▸ **ACTIVITY**
All the data below should be printed again without a single difference.

Start of PROVIDED INFORMATION

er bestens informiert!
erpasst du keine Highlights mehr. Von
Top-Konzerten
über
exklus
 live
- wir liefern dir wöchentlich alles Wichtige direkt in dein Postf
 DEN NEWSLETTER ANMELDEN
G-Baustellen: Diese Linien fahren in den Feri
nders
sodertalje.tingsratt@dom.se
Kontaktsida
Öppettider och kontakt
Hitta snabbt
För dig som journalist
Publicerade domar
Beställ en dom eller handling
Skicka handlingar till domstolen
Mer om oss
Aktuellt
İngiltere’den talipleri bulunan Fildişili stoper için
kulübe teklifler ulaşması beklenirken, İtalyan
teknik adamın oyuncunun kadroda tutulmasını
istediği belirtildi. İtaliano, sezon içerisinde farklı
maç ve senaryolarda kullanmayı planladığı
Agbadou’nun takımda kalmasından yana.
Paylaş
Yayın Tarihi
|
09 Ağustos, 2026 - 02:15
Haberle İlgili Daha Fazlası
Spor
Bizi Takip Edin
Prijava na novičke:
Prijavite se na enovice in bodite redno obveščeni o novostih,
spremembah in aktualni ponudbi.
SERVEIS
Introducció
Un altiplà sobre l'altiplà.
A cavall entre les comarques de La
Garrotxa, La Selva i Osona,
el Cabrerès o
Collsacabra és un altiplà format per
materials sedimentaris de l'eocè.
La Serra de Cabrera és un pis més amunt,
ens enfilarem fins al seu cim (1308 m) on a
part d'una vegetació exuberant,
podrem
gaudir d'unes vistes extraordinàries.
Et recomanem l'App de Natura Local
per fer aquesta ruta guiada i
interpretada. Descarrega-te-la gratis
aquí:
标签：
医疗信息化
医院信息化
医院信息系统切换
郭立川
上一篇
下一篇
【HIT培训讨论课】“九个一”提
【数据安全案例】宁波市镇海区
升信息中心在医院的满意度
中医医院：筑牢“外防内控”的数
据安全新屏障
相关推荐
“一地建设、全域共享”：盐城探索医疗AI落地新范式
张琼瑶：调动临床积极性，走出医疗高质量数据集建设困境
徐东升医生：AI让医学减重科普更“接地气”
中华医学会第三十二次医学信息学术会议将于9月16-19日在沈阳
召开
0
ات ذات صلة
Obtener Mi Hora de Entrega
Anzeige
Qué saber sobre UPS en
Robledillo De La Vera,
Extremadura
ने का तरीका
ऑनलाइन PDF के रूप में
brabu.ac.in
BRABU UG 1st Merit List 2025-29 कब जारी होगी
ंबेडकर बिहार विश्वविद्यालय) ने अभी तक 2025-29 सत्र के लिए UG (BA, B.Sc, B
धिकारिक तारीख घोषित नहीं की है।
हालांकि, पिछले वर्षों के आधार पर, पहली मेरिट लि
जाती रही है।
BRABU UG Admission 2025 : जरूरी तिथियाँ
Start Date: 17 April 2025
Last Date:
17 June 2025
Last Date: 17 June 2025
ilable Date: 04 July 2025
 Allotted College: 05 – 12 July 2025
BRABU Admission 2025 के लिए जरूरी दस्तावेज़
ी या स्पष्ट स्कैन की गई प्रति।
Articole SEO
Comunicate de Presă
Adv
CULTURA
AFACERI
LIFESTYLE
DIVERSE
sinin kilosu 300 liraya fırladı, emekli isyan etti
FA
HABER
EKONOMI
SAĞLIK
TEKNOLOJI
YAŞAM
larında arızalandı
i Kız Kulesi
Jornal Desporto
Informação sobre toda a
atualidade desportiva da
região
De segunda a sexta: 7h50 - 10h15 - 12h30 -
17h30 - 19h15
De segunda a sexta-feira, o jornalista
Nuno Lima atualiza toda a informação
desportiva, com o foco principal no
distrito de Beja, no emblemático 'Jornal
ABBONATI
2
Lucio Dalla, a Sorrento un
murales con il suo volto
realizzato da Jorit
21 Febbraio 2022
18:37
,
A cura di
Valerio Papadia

End of PROVIDED INFORMATION

▸ **YOUR SOLUTION**
er bestens informiert!
erpasst du keine Highlights mehr. Von
Top-Konzerten
über
exklus
 live
- wir liefern dir wöchentlich alles Wichtige direkt in dein Postf
 DEN NEWSLETTER ANMELDEN
G-Baustellen: Diese Linien fahren in den Feri
nders
sodertalje.tingsratt@dom.se
Kontaktsida
Öppettider och kontakt
Hitta snabbt
För dig som journalist
Publicerade domar
Beställ en dom eller handling
Skicka handlingar till domstolen
Mer om oss
Aktuellt
İngiltere’den talipleri bulunan Fildişili stoper için
kulübe teklifler ulaşması beklenirken, İtalyan
teknik adamın oyuncunun kadroda tutulmasını
istediği belirtildi. İtaliano, sezon içerisinde farklı
maç ve senaryolarda kullanmayı planladığı
Agbadou’nun takımda kalmasından yana.
Paylaş
Yayın Tarihi
|
09 Ağustos, 2026 - 02:15
Haberle İlgili Daha Fazlası
Spor
Bizi Takip Edin
Prijava na novičke:
Prijavite se na enovice in bodite redno obveščeni o novostih,
spremembah in aktualni ponudbi.
SERVEIS
Introducció
Un altiplà sobre l'altiplà.
A cavall entre les comarques de La
Garrotxa, La Selva i Osona,
el Cabrerès o
Collsacabra és un altiplà format per
materials sedimentaris de l'eocè.
La Serra de Cabrera és un pis més amunt,
ens enfilarem fins al seu cim (1308 m) on a
part d'una vegetació exuberant,
podrem
gaudir d'unes vistes extraordinàries.
Et recomanem l'App de Natura Local
per fer aquesta ruta guiada i
interpretada. Descarrega-te-la gratis
aquí:
标签：
医疗信息化
医院信息化
医院信息系统切换
郭立川
上一篇
下一篇
【HIT培训讨论课】“九个一”提
【数据安全案例】宁波市镇海区
升信息中心在医院的满意度
中医医院：筑牢“外防内控”的数
据安全新屏障
相关推荐
“一地建设、全域共享”：盐城探索医疗AI落地新范式
张琼瑶：调动临床积极性，走出医疗高质量数据集建设困境
徐东升医生：AI让医学减重科普更“接地气”
中华医学会第三十二次医学信息学术会议将于9月16-19日在沈阳
召开
0
ات ذات صلة
Obtener Mi Hora de Entrega
Anzeige
Qué saber sobre UPS en
Robledillo De La Vera,
Extremadura
ने का तरीका
ऑनलाइन PDF के रूप में
brabu.ac.in
BRABU UG 1st Merit List 2025-29 कब जारी होगी
ंबेडकर बिहार विश्वविद्यालय) ने अभी तक 2025-29 सत्र के लिए UG (BA, B.Sc, B
धिकारिक तारीख घोषित नहीं की है।
हालांकि, पिछले वर्षों के आधार पर, पहली मेरिट लि
जाती रही है।
BRABU UG Admission 2025 : जरूरी तिथियाँ
Start Date: 17 April 2025
Last Date:
17 June 2025
Last Date: 17 June 2025
ilable Date: 04 July 2025
 Allotted College: 05 – 12 July 2025
BRABU Admission 2025 के लिए जरूरी दस्तावेज़
ी या स्पष्ट स्कैन की गई प्रति।
Articole SEO
Comunicate de Presă
Adv
CULTURA
AFACERI
LIFESTYLE
DIVERSE
sinin kilosu 300 liraya fırladı, emekli isyan etti
FA
HABER
EKONOMI
SAĞLIK
TEKNOLOJI
YAŞAM
larında arızalandı
i Kız Kulesi
Jornal Desporto
Informação sobre toda a
atualidade desportiva da
região
De segunda a sexta: 7h50 - 10h15 - 12h30 -
17h30 - 19h15
De segunda a sexta-feira, o jornalista
Nuno Lima atualiza toda a informação
desportiva, com o foco principal no
distrito de Beja, no emblemático 'Jornal
ABBONATI
2
Lucio Dalla, a Sorrento un
murales con il suo volto
realizzato da Jorit
21 Febbraio 2022
18:37
,
A cura di
Valerio Papadia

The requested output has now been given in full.